Turning the Forest Into a Window to the Future
 
AmazonFACE marks the first time such an experiment has been conducted in a tropical forest at this scale. The project’s infrastructure — largely financed by Brazil’s federal government and supported by international partners — integrates both engineering precision and ecological sensitivity. Sophisticated sensors monitor how leaves photosynthesize, how roots store carbon, and how the forest exchanges moisture with the atmosphere. Data are transmitted continuously, offering a real-time picture of how the ecosystem responds to fluctuating environmental stressors such as heatwaves and rainfall variation.
 
Forestry engineer Gustavo Carvalho, part of the core research team, describes the site as a “living laboratory.” He explains that once the system begins full operation, scientists will adjust the carbon dioxide concentration inside the rings to match projections for mid-century — approximately 550 parts per million, compared to the current global average of around 420 ppm. “If the models predict 2050 or 2060 atmospheric conditions, we replicate those here,” Carvalho said. “It’s as if we can walk into a fragment of the future and see how the forest breathes.”
 
The implications go beyond pure science. Should the Amazon show signs of reduced carbon absorption or physiological stress under these simulated conditions, the findings could reshape international climate negotiations. It would suggest that nature’s buffering capacity — long counted on to buy humanity time — is diminishing faster than expected. Conversely, if the forest demonstrates resilience and adaptive capacity, it would reinforce the importance of protecting intact ecosystems as a central pillar of climate mitigation.
 
The Broader Stakes for Brazil and the World
 
As Brazil prepares to welcome world leaders and climate experts to COP30, the AmazonFACE project serves as both a scientific milestone and a political statement. It underscores Brazil’s intent to lead on environmental science after years of deforestation and policy reversals under previous administrations. For President Luiz Inácio Lula da Silva’s government, which has pledged to end illegal deforestation by 2030, showcasing the Amazon as a global climate research hub could help attract international investment and reinforce Brazil’s credibility in sustainability diplomacy.
 
The timing is also geopolitically significant.
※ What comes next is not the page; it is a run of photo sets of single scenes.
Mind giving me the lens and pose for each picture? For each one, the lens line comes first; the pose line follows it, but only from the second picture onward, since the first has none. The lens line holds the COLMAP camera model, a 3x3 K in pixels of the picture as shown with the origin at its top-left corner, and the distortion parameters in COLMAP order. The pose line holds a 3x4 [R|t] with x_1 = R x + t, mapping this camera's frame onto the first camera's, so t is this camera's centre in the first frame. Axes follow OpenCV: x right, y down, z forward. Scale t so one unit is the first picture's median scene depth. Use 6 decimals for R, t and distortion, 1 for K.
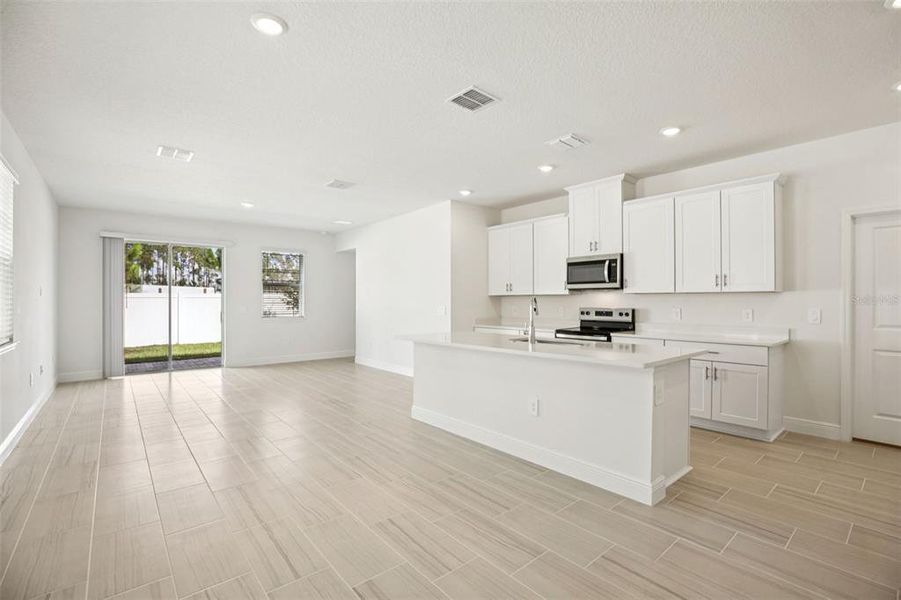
lens RADIAL K [[412.0, 0, 459.8], [0, 412.0, 300.4], [0, 0, 1]] dist [-0.034430, 0.001231]
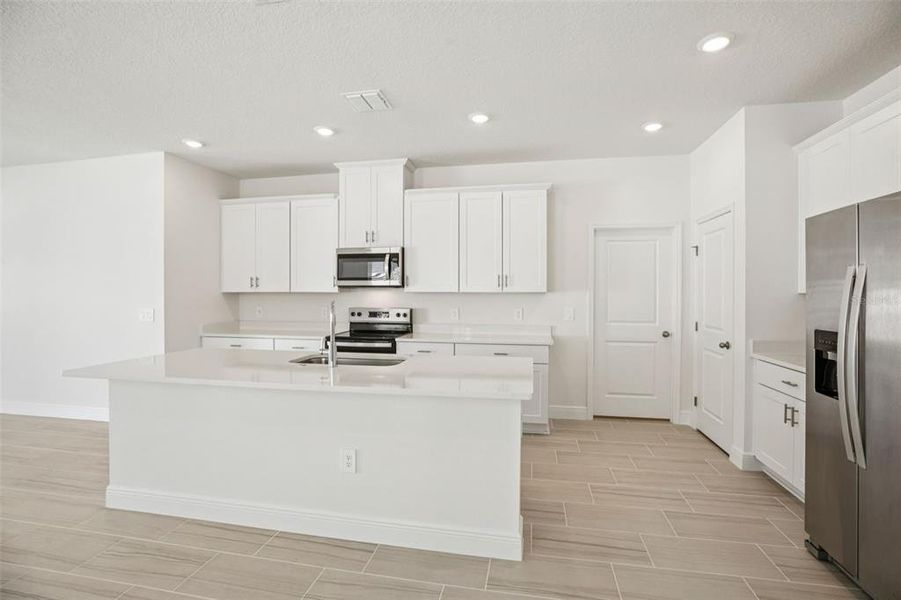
lens RADIAL K [[412.0, 0, 458.4], [0, 412.0, 293.9], [0, 0, 1]] dist [-0.034430, 0.001231]
pose [[0.784197, 0.000232, 0.620512, -0.072137], [-0.002492, 0.999993, 0.002776, -0.017616], [-0.620507, -0.003723, 0.784192, 0.239134]]
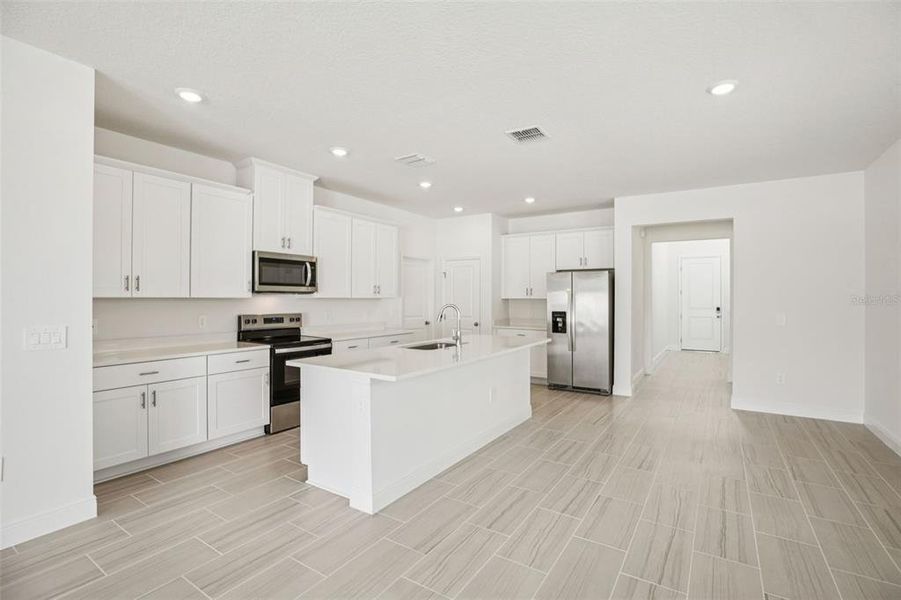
lens RADIAL K [[412.0, 0, 451.4], [0, 412.0, 290.3], [0, 0, 1]] dist [-0.034430, 0.001231]
pose [[-0.263354, 0.026524, 0.964335, -0.682759], [0.006386, 0.999648, -0.025752, -0.008240], [-0.964678, -0.000624, -0.263430, 1.017739]]
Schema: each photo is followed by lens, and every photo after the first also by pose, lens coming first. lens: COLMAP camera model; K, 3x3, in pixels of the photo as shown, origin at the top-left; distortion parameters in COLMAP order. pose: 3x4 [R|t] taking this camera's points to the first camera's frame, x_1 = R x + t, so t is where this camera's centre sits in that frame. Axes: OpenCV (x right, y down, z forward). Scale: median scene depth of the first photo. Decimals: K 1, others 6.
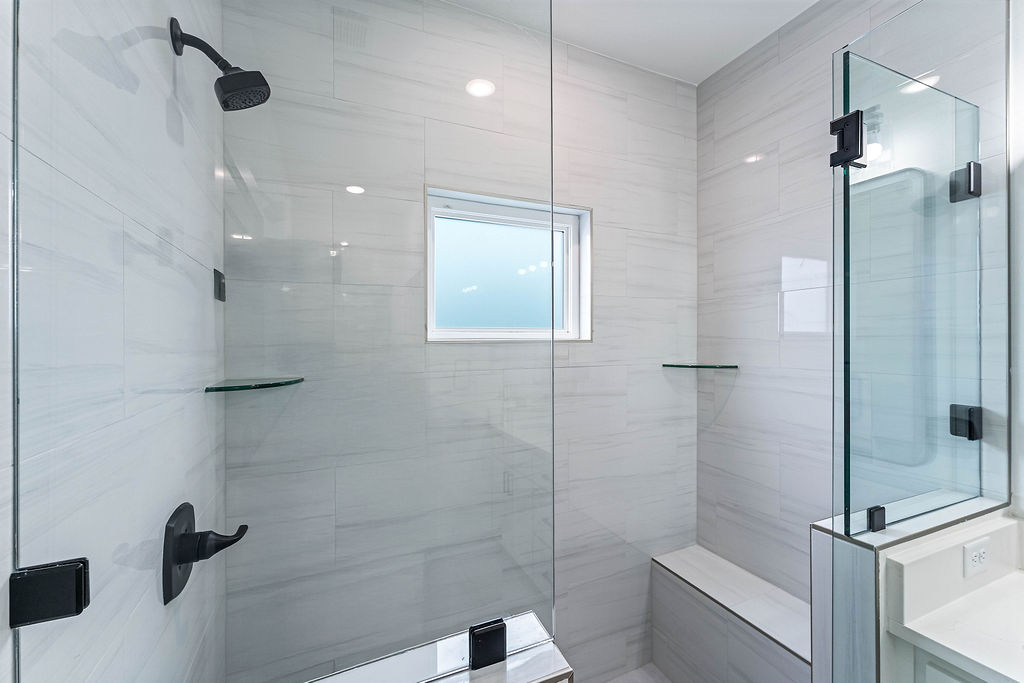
lens RADIAL K [[415.5, 0, 519.1], [0, 415.5, 335.4], [0, 0, 1]] dist [0.001265, -0.000130]
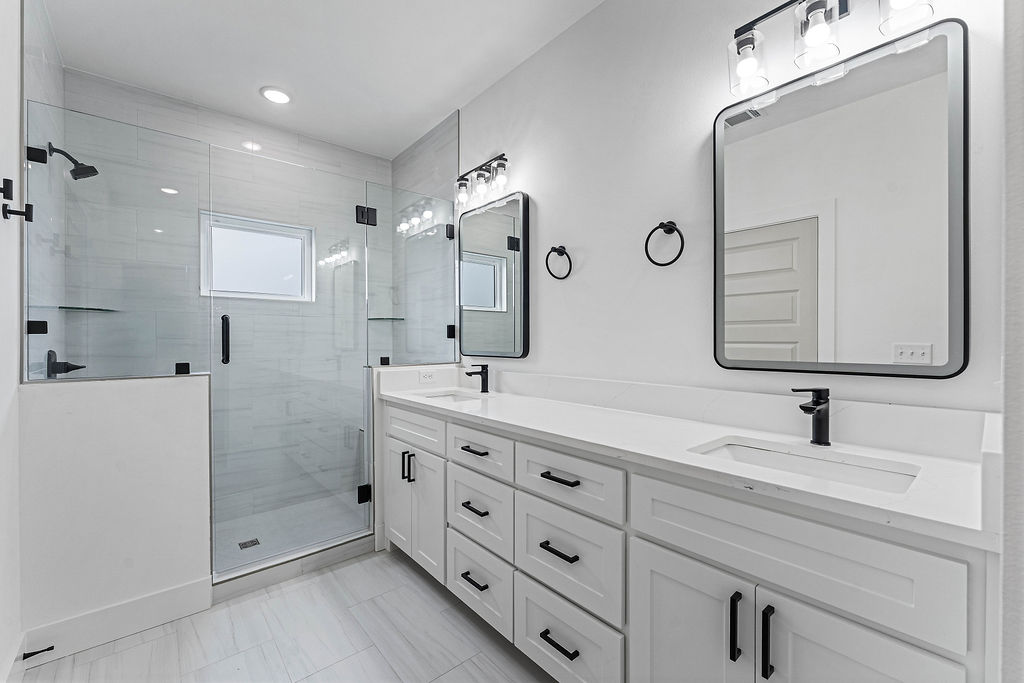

Global carbon emissions remain near record highs, and international commitments are lagging behind the targets set in the Paris Agreement. The Amazon’s fate — whether it continues absorbing CO₂ or becomes a source of it — could influence the pace at which the world warms. For many scientists, the forest represents a final buffer against runaway climate change.
 
Yet the challenge extends beyond emissions. The Amazon regulates rainfall across South America, feeding rivers that sustain agriculture from Brazil’s interior to Argentina’s plains. If rising temperatures disrupt these systems, the consequences will ripple through food production, energy supply, and urban water security. As researchers at AmazonFACE simulate the world to come, they are effectively probing how much longer the Earth’s natural systems can shield humanity from its own excesses.
 
The Amazon “time machine” thus stands as both a warning and a hope — a reminder that understanding the future is no longer theoretical. In a forest where each leaf measures the pulse of the planet, scientists are reading the signals that will define the climate negotiations unfolding thousands of miles away. As Brazil readies for COP30, the lessons drawn from this living experiment may prove as pivotal as any policy drafted in conference halls.